The role of money in exchange

Money occupies a central role in market economies because it acts as a medium of exchange. The advent of money replaced the need for exchange through barter and enabled producers and factor owners to specialise. For example, without money, a hairdresser would have to accept another good or service as direct payment for a haircut. However, if the hairdresser is paid in potatoes, it means that he must pay for his assistant in potatoes, as well as pay himself in potatoes, and his suppliers. However, what if another client wants to pay in rice, and yet another in wheat? What is a haircut worth in terms of rice or wheat? Exchange through barter is very complex, and barter economies tend to remain highly undeveloped because direct trade is extremely difficult.

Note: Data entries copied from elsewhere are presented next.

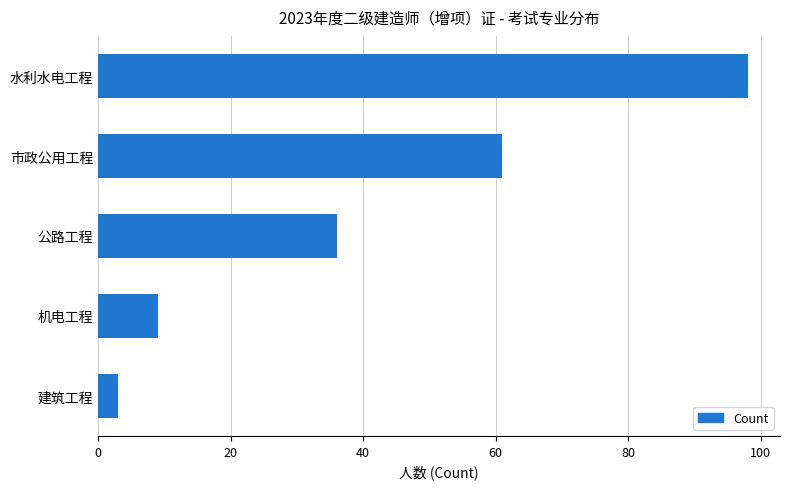

What is the average value?

41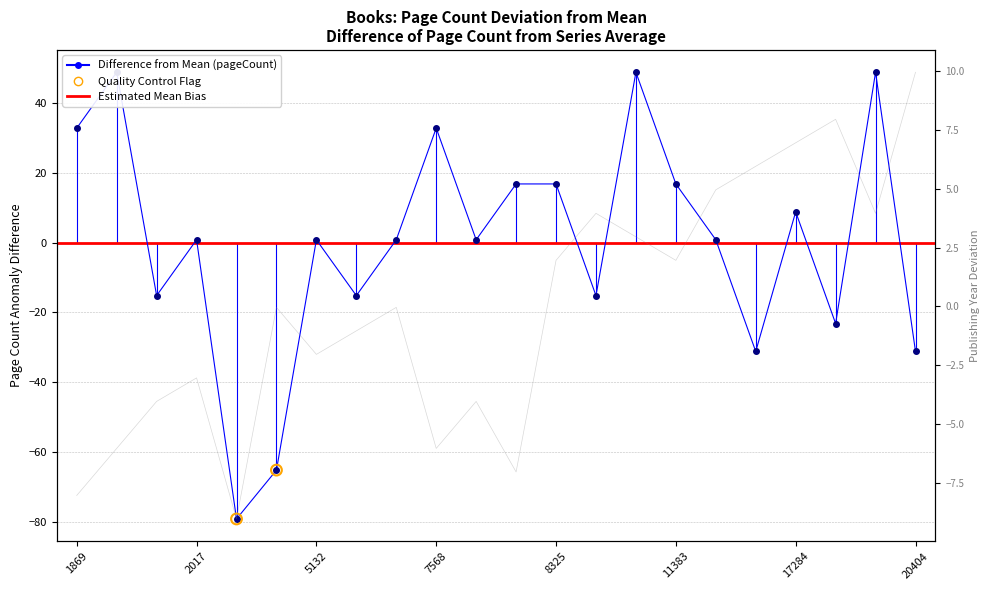

What is the total value across all series at 11383?

18.8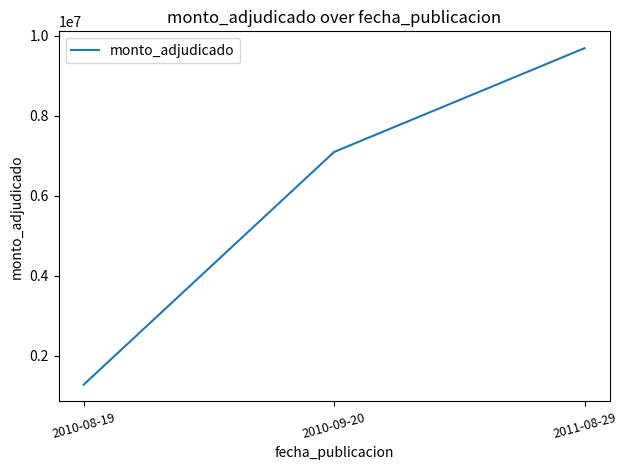

The value at 2010-08-19 is 1830340. True or false?

False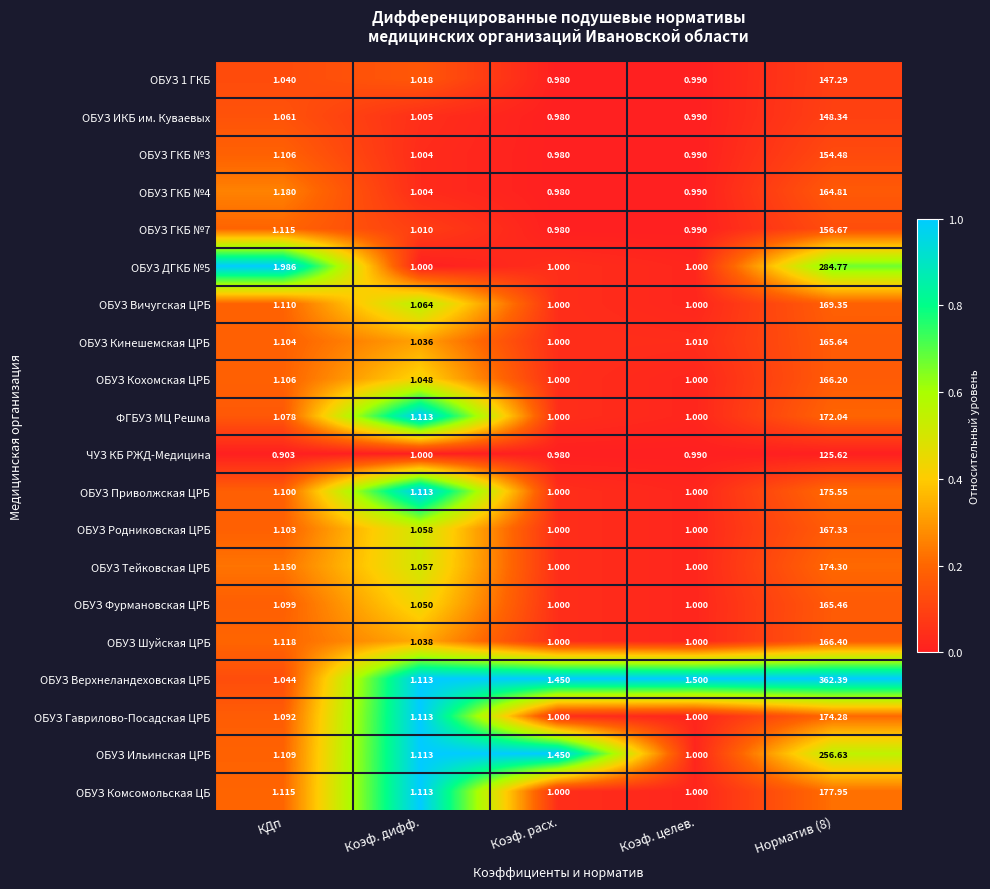

Is the value of ОБУЗ ГКБ №4 at Коэф. целев. greater than the value of ОБУЗ Родниковская ЦРБ at Норматив (8)?

No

Money allows complex trade and exchange

Money is any asset that is generally acceptable in the settlement of a debt incurred in an exchange. For an asset to be widely used as money, it must have certain properties, including that the asset is portable, divisible, durable and stable in value. Some assets fulfill the role of money much better than other ones. Potatoes, for example, would not make a good medium of exchange because they are not durable, nor do they have a stable value. Throughout history, gold and silver have frequently been used as money, given their divisibility into bars and coins. The introduction of paper money by the Chinese in the 9th Century AD marked a significant development in the evolution of money, especially given the ease with which different denominations could be created, and the portability of paper money in comparison with gold or coinage.  It is said that the Chinese invented paper money because there was a shortage of metal to make coins.

It is clear that the evolution of money as a medium of exchange, and as a store of wealth, had a considerable impact on the development of modern commerce, international trade, and global prosperity.